_Task to complete_. Could you reproduce the bin-filtering excerpt below word for word, including every line of its code?

Bin filtering will be done by overlapping blacklist- or unwanted chromosome regions. Finally bins with a low coverage will also be filtered:

# remove blacklist regions
black_list = read.table(blacklist_regions)
black_list.gr = GRanges(
  black_list[,1], 
  IRanges(black_list[,2], black_list[,3])
)
idy = queryHits(findOverlaps(x.sp@feature, black_list.gr))
if(length(idy) > 0){x.sp = x.sp[,-idy, mat="bmat"]}
x.sp

# remove unwanted chromosomes
chr.exclude = seqlevels(x.sp@feature)[grep("random|chrM|chrX|chrY", seqlevels(x.sp@feature))]
idy = grep(paste(chr.exclude, collapse="|"), x.sp@feature)
if(length(idy) > 0){x.sp = x.sp[,-idy, mat="bmat"]}
x.sp

# filter bins with low coverage
bin.cutoff = quantile(bin.cov[bin.cov > 0], 0.95)
idy = which(bin.cov <= bin.cutoff & bin.cov > 0)

_Material provided_.
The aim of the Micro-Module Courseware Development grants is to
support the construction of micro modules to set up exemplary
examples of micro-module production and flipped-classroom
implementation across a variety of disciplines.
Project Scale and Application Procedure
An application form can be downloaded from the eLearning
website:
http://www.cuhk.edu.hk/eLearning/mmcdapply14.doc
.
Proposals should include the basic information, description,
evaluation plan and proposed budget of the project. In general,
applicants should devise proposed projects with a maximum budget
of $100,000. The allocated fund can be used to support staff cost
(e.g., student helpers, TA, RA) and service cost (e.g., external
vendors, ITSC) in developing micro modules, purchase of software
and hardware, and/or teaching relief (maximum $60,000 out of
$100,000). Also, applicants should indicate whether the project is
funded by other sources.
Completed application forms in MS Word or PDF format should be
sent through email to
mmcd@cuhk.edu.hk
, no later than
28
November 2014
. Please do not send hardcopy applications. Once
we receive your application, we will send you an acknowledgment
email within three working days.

_Solution to this task_.
Bin filtering will be done by overlapping blacklist- or unwanted chromosome regions. Finally bins with a low coverage will also be filtered:

# remove blacklist regions
black_list = read.table(blacklist_regions)
black_list.gr = GRanges(
  black_list[,1], 
  IRanges(black_list[,2], black_list[,3])
)
idy = queryHits(findOverlaps(x.sp@feature, black_list.gr))
if(length(idy) > 0){x.sp = x.sp[,-idy, mat="bmat"]}
x.sp

# remove unwanted chromosomes
chr.exclude = seqlevels(x.sp@feature)[grep("random|chrM|chrX|chrY", seqlevels(x.sp@feature))]
idy = grep(paste(chr.exclude, collapse="|"), x.sp@feature)
if(length(idy) > 0){x.sp = x.sp[,-idy, mat="bmat"]}
x.sp

# filter bins with low coverage
bin.cutoff = quantile(bin.cov[bin.cov > 0], 0.95)
idy = which(bin.cov <= bin.cutoff & bin.cov > 0)